Consider Ogden's record on two cases. He co-authored a 1987 brief for the
American Psychological Association arguing that parental notification was an
unconstitutional burden on 14-year-old girls seeking an abortion:
"Empirical studies have found few differences between minors aged 14-18 and
adults in their understanding of information and their ability to think of
options and consequences," he argued.
Fortunately, dozens of states ignored his pro-abortion logic. During the 1990s,
even through pro-abortion Bill Clinton was in the White House, 27 states passed
laws requiring abortion providers to obtain parental consent if a minor was
seeking an abortion. Another 32 states passed similar, less demanding parental
involvement laws.
With what result? One of the early states with a parental involvement law was
Minnesota, where abortions by teenagers fell by one-third. National Right to
Life reports that states with parental consent or notification laws had a
teenage pregnancy rate 16 percent lower, and abortions of 15-19 year-olds
dropped 25% compared to states without these laws.
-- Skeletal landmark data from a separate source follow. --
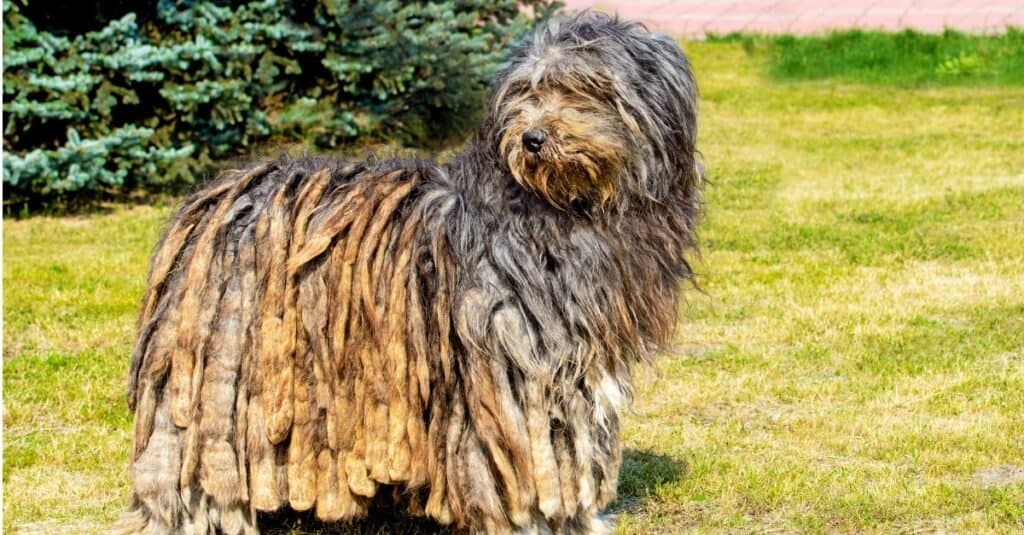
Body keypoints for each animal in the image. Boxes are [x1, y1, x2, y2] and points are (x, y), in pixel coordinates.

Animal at [114, 9, 704, 532]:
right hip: (217, 368)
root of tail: (213, 200)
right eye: (526, 93)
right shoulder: (511, 361)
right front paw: (541, 521)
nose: (533, 139)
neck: (561, 206)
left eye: (585, 88)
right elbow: (530, 458)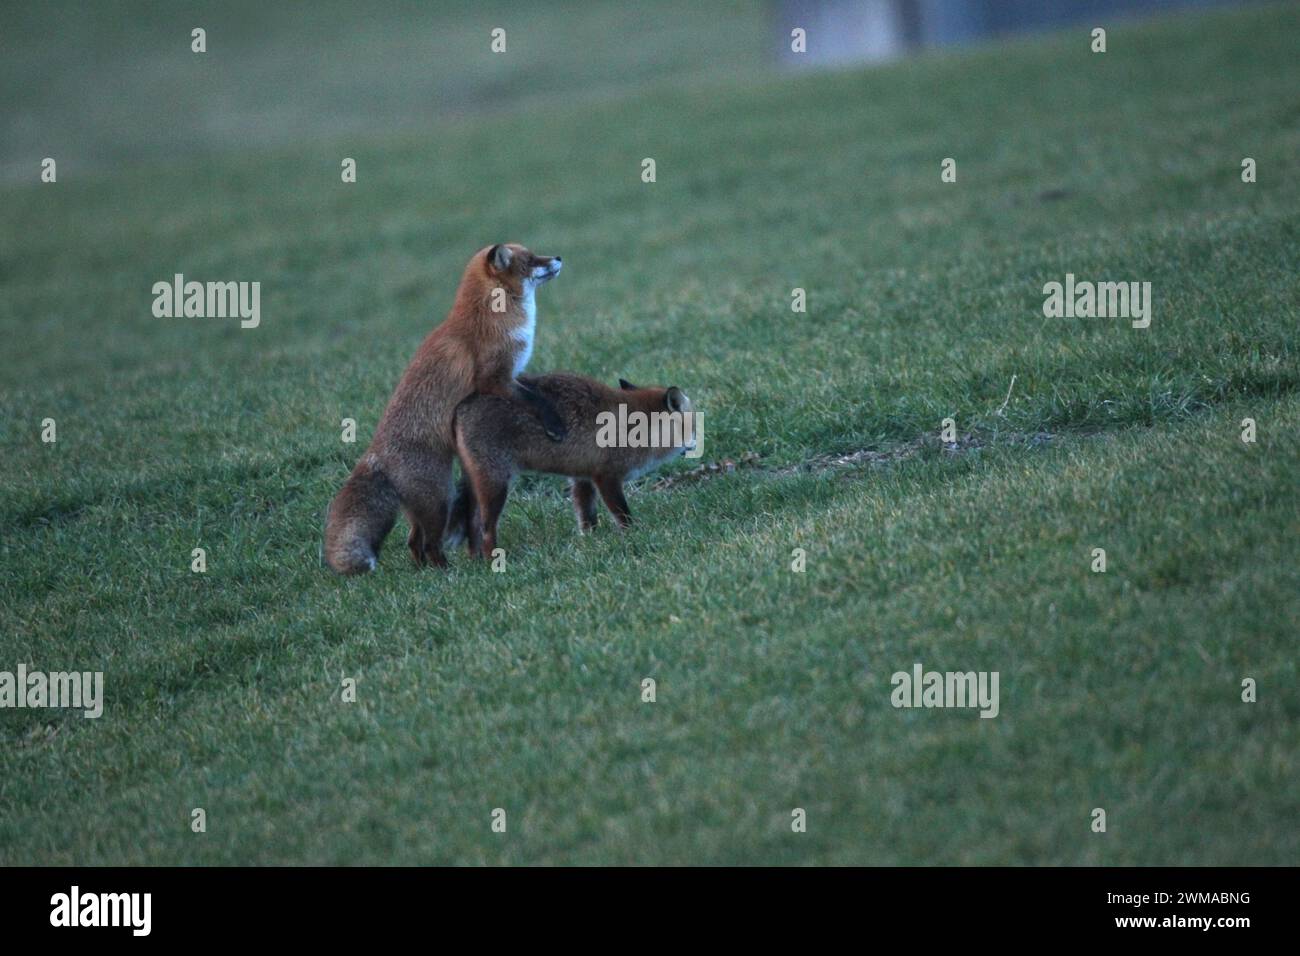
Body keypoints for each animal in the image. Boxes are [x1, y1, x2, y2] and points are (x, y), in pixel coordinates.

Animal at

What's more, the overall U.S.
teen birth rate fell by a third from 1991-2006.
If teen girls know that their parents will have to be informed, or consent to an
abortion, fewer will become sexually active in the first place.
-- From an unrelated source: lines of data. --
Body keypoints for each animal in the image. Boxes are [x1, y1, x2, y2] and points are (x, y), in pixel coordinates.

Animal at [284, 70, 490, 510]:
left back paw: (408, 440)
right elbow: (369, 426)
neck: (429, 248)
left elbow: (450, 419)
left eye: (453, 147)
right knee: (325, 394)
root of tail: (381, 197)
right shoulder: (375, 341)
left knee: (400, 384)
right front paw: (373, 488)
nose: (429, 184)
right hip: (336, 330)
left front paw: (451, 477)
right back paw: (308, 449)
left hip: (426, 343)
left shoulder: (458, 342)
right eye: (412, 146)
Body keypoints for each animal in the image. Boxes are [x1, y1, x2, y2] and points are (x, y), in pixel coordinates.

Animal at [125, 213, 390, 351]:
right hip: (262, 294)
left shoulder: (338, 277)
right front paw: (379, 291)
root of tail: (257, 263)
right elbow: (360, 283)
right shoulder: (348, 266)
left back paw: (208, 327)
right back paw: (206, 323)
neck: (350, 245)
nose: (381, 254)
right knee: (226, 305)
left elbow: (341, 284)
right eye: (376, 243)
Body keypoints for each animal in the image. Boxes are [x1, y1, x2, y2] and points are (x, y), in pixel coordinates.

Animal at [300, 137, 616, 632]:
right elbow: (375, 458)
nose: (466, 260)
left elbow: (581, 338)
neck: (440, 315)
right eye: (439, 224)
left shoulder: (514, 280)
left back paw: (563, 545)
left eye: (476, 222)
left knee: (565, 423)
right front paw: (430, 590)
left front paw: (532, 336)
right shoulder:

One problem is that increasingly available pornography sends the opposite
message. Dr. Jill Manning, author of "The Impact of Pornography on Women," saw
a young teenage woman with a pink tank top that read "Future Porn Star."
That symbolizes how porn has degraded the culture, making it more daunting for
young girls and sexually aggressive, even by them!
Yet David Ogden opposed porn filters for minors on behalf of the American
Library Association, the Internet Protection Act of 2000, because it would
impair "the ability of librarians to fulfill the purpose of public libraries -
namely, assisting library patrons in their quest for information."
A recent study reports that teens spend 31 hours per week (4.5 hours per day!)
on line - two hours of which are on hard core sites. No wonder, as Manning
reports, "Adolescents are engaging in sexual intercourse earlier than previous
generations."
With what result? Some get addicted to obscenity. From a fifth to a third of
all web searches are for porn. One impact is shattered marriages, for example.
At a 2002 meeting of the American Academy of Matrimonial Lawyers 62 percent said
Internet porn was "a significant factor" in their divorces.
David Ogden is the last man who should be Deputy Attorney General.